#### [Exercise instructions]
Give back every entry, copied exactly.

#### [Records to use]
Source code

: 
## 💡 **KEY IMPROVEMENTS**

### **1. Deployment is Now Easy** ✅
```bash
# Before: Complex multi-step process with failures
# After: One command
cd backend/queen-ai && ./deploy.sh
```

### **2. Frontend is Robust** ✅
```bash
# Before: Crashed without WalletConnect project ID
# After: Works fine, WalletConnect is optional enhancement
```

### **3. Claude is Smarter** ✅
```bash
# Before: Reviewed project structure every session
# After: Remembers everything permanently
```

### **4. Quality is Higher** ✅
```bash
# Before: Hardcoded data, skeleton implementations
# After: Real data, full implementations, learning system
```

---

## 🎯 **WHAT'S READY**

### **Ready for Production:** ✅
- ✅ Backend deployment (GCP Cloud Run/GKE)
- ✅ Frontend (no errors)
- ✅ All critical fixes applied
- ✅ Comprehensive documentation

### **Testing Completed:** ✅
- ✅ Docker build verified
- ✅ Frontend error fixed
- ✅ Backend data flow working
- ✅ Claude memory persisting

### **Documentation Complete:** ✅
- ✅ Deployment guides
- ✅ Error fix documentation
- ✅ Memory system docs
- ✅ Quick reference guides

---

#### [Reply to the exercise]
Source code

: 
## 💡 **KEY IMPROVEMENTS**

### **1. Deployment is Now Easy** ✅
```bash
# Before: Complex multi-step process with failures
# After: One command
cd backend/queen-ai && ./deploy.sh
```

### **2. Frontend is Robust** ✅
```bash
# Before: Crashed without WalletConnect project ID
# After: Works fine, WalletConnect is optional enhancement
```

### **3. Claude is Smarter** ✅
```bash
# Before: Reviewed project structure every session
# After: Remembers everything permanently
```

### **4. Quality is Higher** ✅
```bash
# Before: Hardcoded data, skeleton implementations
# After: Real data, full implementations, learning system
```

---

## 🎯 **WHAT'S READY**

### **Ready for Production:** ✅
- ✅ Backend deployment (GCP Cloud Run/GKE)
- ✅ Frontend (no errors)
- ✅ All critical fixes applied
- ✅ Comprehensive documentation

### **Testing Completed:** ✅
- ✅ Docker build verified
- ✅ Frontend error fixed
- ✅ Backend data flow working
- ✅ Claude memory persisting

### **Documentation Complete:** ✅
- ✅ Deployment guides
- ✅ Error fix documentation
- ✅ Memory system docs
- ✅ Quick reference guides

---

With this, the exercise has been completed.